The 593-pupil New Inn Primary School has one of the lowest school budgets per pupil in Torfaen, at 27th out of 29 schools, but the school’s performance “has strengths that outweigh areas for improvement”, inspectors said.
Both its current performance and prospects for improvement were dubbed “adequate” but outcomes were found to be “good”.
Inspectors will now visit more regularly to check whether or not recommendations are being put in place.
According to the most recent Estyn inspection report, published last week, most pupils develop literacy and numeracy skills in line with their age and ability; have a positive attitude to their work and show high levels of responsibility; and behaviour is good.
The school is a fully inclusive community where “all are treated equally and with respect”, and a recent focus on improving the learning environment has “provided more stimulating and exciting opportunities for pupils to learn”, inspectors found.
But attendance has been in the bottom quartile for similar schools for the last two years and shows “little sign of improvement”, they said, adding that there are inconsistencies in practice in providing feedback to pupils.
Staff are uncertain of child protection procedures, and reports to parents in Years 3 to 6 do not meet requirements, the report found.
It said the head teacher has begun to create a culture of school improvement, there are effective systems in place for performance management, and the head teacher and senior leaders have begun to evaluate more rigorously the school’s standards and provision.
But senior leaders have not had enough time to embed initiatives fully to measure impact, and the governing body does not challenge the school well enough as a critical friend.

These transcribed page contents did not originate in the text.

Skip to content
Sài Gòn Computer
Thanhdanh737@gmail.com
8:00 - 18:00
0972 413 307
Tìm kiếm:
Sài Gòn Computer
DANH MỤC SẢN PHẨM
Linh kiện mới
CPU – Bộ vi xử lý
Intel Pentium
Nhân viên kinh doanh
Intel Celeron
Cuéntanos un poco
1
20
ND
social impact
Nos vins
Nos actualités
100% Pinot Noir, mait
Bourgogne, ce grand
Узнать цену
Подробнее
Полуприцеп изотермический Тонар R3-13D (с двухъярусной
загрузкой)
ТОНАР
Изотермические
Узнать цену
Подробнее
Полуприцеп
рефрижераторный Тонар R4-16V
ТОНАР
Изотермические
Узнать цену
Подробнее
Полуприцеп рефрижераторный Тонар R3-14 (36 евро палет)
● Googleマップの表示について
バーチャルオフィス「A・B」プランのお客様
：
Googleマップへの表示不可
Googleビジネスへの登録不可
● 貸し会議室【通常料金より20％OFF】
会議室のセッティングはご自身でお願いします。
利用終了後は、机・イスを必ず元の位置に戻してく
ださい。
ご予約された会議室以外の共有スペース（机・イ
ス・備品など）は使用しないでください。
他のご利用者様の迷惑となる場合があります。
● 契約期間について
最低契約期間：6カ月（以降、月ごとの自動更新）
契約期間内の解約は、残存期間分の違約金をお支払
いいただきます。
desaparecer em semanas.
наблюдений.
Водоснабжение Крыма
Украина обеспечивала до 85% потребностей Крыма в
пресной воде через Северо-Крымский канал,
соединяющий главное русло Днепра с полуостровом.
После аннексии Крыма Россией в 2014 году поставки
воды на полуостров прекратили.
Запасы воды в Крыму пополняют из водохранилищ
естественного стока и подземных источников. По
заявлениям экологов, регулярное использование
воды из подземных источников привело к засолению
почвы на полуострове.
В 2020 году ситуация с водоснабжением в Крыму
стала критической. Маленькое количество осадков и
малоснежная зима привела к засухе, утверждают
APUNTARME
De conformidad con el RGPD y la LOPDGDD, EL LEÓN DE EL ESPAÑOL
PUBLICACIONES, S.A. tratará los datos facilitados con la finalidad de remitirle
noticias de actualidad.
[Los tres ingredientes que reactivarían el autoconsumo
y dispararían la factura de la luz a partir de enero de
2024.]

Inspectors said the school was to be placed under Estyn monitoring and must improve pupils’ standards in Welsh and attendance; ensure teachers plan and deliver activities suitable for all abilities; improve the consistency and quality of feedback to pupils; make sure that all staff are confident in dealing with child protection issues; ensure that self-evaluation is based securely on a wide range of evidence; and address the shortcoming in key stage 2 reports to parents.